We next explored the effect of intrathecal administration of ProTx-II, a selective Na_V1.7 blocker. To evaluate the effect of ProTx-II on Na_V1.7-dependent mechanical hyperalgesia, we studied its effect on the mechanical hyperalgesia induced by i.m. injection of the Na_V1.7 activator OD1, in normal rats. Rats were injected i.t. with ProTx-II (1 μg/20 μl), or vehicle (0.1% BSA-DPBS), and i.m. with OD1 (100 nM, 50 μl) into the right gastrocnemius muscle. Intrathecal ProTx-II, but not its vehicle, significantly inhibited the reduction of mechanical nociceptive threshold (i.e., mechanical hyperalgesia) produced by i.m. OD1, measured 30 min (ProTx-II: 2383.5 ± 4.7 mN [-8.8 ± 0.5%] vs vehicle: 1926.6 ± 13.5 mN [−26 ± 1.3%]; n = 6/group, P < 0.001), or 60 min (ProTx-II: 2358.7 ± 3.7 mN [−3.7 ± 0.5%] vs 1827.7 ± 23.3 mN [−25.7 ± 0.8%]; n = 6/group, P < 0.001) after injection (Fig. 4A).

Next, we evaluated the effect of i.t. ProTx-II on the mechanical hyperalgesia exhibited by NLB rats. Intrathecal ProTx-II, but not vehicle, significantly increased muscle nociceptive threshold (i.e., inhibited the mechanical hyperalgesia) in NLB rats, at 30 min (ProTx-II: 2414.8 ± 7 mN [10.4 ± 0.4%, n=9] vs vehicle: 2195.3 ± 12.5 mN [0.9 ± 0.7%, n=8]; P < 0.001), or 60 min (ProTx-II: 2404.7 ± 15.4 mN [9.9 ± 0.7%, n=9] vs vehicle: 2193.9 ± 16.5 mN [0.8 ± 0.7%, n=8]; P < 0.001), after i.t. injection (Fig. 4B).

Antisense knockdown of ERK1/2

Evidence indicates that posttranscriptional modifications of Na_V1.7, such as phosphorylation by pERK1/2, enhance nociceptor excitability⁶¹, likely contributing to hyperalgesia. Thus, to determine if ERK phosphorylation of Na_V1.7 contributes to hyperalgesia in NLB rats, we knocked down nociceptor ERK1/2 expression by means of AS ODN directed against ERK1/2 mRNA. In control rats, ERK1/2 AS ODN treatment did not significantly modify the nociceptive threshold (post AS: 2475.5 ± 14.1 mN, [n=6] vs post SE: 2470.7 ± 14.1 mN, [n=6], P > 0.05, Fig. 5A). While there were no significant differences at baseline (pre AS: 2229.7 ± 9 mN vs pre SE: 2210.3 ± 7.5 mN), NLB rats that received i.t.
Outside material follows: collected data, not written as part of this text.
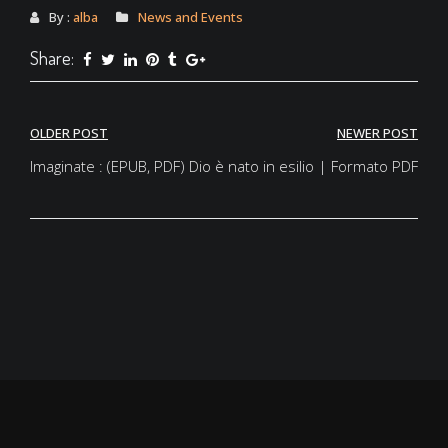
By :
alba
News and Events
Share:
Post
OLDER POST
NEWER POST
navigation
Imaginate : (EPUB, PDF)
Dio è nato in esilio | Formato PDF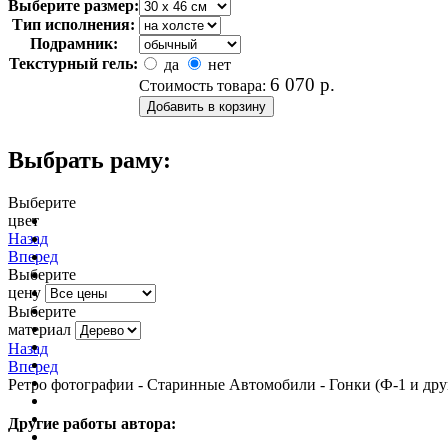
Выберите размер:
Тип исполнения:
Подрамник:
Текстурный гель:
да
нет
6 070
р.
Стоимость товара:
Выбрать раму:
Выберите
цвет
очистить фильтр цвета
Назад
Вперед
Выберите
цену
Выберите
материал
Назад
Вперед
Ретро фотографии - Старинные Автомобили - Гонки (Ф-1 и дру
Другие работы автора:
AS (2430.2 ± 12.8 mN, [n=6]) exhibited a significant increase in nociceptive threshold compared to the SE treated (2207.2 ± 6.5 mN, [n=6], P < 0.001) group (Fig. 5B). Three-way ANOVA analysis shows a significant interaction of Time (pre-post) × NLB × MAPK antisense, P<0.0001, indicating a role for MAPK mediating hyperalgesia in NLB rats.

Conclusion

In summary, persistent muscle mechanical hyperalgesia induced by early-life stress is mediated by increased expression of nociceptor Na_V1.7. Antisense ODN attenuation of nociceptor expression of Na_V1.7 or pharmacological blockade of Na_V1.7 inhibited muscle hyperalgesia observed in NLB rats. A contribution of ERK1/2 to this mechanical hyperalgesia was also observed, likely due to its sensitizing effect on Na_V1.7. These observations provide a novel mechanism for musculoskeletal pain after exposure to early-life adversity, suggesting that targeting Na_V1.7 could be a useful strategy for the treatment of stress-induced muscle pain.